ACTIVITY | Take the lines from the beginning of the data below through the line holding "fruit: present [436,523,461,548]" and return exactly those.

START MATERIAL FOR THIS EXERCISE

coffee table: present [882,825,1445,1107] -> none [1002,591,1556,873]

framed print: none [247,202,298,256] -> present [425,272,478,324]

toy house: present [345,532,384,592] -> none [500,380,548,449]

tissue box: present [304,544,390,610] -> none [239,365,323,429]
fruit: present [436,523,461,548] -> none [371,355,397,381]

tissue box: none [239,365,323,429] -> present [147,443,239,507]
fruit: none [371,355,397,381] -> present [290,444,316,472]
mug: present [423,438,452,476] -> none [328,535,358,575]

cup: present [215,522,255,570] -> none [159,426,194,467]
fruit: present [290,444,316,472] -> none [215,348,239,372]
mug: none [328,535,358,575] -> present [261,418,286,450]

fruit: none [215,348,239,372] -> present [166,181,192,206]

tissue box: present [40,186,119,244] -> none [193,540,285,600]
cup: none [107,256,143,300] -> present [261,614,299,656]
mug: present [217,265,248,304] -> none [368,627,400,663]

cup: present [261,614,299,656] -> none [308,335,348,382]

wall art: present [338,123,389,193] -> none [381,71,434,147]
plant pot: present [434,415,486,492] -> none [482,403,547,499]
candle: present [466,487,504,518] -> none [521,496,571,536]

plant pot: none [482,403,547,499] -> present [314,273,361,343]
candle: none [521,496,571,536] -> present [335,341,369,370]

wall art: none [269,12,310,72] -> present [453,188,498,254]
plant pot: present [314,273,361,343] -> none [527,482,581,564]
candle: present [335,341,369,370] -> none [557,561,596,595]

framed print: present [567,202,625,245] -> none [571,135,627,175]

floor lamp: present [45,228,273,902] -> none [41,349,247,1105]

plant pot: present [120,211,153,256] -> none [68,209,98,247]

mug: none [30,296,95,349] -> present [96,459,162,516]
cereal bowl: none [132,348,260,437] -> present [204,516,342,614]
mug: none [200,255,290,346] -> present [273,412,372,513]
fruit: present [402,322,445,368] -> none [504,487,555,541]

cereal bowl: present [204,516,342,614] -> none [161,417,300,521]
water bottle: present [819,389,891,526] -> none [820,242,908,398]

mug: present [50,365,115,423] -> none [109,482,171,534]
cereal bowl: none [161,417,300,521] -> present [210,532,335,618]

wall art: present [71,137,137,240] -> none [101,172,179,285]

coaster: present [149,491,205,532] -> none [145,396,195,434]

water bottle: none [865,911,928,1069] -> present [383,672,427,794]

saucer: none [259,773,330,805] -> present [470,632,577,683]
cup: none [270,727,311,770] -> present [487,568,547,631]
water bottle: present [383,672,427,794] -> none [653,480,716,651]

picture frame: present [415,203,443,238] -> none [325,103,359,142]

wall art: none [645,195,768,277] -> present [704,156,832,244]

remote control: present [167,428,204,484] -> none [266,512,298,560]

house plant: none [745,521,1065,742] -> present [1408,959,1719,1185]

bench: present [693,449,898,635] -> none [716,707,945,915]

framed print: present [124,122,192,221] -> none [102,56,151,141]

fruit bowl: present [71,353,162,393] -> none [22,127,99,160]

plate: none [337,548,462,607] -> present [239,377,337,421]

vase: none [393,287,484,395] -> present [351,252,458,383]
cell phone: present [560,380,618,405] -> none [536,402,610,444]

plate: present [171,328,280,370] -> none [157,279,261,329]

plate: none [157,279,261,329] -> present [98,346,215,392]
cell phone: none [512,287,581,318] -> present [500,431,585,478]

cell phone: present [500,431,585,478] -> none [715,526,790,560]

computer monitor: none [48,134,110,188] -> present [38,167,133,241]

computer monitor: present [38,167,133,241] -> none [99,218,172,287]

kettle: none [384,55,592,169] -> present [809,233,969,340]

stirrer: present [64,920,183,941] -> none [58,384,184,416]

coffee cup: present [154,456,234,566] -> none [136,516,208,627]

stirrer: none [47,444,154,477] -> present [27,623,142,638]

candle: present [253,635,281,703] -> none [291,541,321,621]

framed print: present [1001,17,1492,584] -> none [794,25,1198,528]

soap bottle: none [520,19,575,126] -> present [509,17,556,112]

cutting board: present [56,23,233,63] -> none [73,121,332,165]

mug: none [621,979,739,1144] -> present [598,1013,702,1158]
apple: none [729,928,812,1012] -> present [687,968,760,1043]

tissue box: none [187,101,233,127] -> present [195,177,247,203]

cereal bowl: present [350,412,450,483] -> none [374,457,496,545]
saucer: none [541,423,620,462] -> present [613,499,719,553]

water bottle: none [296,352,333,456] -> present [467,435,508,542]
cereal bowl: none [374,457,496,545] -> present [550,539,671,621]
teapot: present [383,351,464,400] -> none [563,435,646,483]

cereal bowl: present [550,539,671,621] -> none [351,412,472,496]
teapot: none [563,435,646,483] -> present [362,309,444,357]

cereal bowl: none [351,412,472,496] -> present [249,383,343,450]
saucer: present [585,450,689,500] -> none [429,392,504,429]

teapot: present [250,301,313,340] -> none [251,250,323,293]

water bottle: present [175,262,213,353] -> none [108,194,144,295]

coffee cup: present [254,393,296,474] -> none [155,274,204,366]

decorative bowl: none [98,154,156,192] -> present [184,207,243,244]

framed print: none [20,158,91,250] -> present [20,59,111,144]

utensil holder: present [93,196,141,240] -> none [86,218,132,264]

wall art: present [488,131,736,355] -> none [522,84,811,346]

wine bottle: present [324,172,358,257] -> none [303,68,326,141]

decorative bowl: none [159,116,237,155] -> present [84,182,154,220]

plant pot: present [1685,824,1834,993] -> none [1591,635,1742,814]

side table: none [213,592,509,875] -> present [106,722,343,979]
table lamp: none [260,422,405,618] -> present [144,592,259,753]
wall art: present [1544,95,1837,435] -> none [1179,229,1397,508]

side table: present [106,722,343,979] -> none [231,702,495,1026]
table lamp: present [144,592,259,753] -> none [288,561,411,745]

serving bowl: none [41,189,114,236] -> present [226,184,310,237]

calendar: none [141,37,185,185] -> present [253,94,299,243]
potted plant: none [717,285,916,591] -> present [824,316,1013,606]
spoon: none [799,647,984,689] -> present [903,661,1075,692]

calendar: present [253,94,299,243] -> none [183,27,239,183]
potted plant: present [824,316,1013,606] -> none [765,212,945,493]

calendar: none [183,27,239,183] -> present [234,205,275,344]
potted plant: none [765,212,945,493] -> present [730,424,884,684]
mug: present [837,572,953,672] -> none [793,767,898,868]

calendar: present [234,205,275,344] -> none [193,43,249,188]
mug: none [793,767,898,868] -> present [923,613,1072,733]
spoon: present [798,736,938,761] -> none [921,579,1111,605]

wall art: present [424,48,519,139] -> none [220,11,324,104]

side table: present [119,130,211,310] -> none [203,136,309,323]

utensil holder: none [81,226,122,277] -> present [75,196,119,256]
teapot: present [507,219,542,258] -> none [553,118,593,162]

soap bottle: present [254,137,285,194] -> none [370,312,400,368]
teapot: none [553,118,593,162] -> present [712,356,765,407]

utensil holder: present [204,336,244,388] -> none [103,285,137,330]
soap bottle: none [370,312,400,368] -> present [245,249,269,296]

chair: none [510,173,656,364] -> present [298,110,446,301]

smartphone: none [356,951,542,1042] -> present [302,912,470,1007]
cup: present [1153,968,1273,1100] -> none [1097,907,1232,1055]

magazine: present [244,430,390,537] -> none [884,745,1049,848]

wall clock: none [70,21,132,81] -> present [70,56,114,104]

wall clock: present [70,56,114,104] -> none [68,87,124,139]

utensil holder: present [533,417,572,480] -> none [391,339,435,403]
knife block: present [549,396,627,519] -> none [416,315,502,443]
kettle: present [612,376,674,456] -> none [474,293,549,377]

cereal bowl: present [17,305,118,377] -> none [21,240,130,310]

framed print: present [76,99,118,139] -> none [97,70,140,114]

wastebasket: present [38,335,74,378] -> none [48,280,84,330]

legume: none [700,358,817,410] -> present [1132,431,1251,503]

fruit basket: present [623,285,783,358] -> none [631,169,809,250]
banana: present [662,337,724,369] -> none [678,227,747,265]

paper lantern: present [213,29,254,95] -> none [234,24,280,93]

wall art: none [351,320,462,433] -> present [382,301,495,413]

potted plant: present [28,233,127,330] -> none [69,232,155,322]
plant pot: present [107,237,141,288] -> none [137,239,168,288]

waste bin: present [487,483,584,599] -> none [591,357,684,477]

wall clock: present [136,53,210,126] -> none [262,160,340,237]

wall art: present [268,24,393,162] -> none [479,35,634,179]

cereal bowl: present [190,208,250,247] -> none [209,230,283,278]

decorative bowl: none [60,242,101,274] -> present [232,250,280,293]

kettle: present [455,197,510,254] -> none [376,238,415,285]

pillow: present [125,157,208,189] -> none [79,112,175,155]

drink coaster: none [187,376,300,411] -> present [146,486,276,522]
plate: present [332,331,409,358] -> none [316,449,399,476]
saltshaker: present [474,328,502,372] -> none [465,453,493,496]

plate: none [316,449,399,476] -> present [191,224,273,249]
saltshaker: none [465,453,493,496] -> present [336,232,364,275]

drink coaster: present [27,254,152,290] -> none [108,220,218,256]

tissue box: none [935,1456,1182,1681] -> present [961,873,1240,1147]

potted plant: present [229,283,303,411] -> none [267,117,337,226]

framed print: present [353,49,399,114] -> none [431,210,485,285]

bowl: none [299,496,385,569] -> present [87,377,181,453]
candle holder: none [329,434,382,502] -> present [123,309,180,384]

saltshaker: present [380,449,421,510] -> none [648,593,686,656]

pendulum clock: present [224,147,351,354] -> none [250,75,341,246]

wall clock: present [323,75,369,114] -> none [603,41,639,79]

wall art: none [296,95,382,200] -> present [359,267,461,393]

END MATERIAL FOR THIS EXERCISE

SOLUTION FOR THIS TASK |
coffee table: present [882,825,1445,1107] -> none [1002,591,1556,873]

framed print: none [247,202,298,256] -> present [425,272,478,324]

toy house: present [345,532,384,592] -> none [500,380,548,449]

tissue box: present [304,544,390,610] -> none [239,365,323,429]
fruit: present [436,523,461,548] -> none [371,355,397,381]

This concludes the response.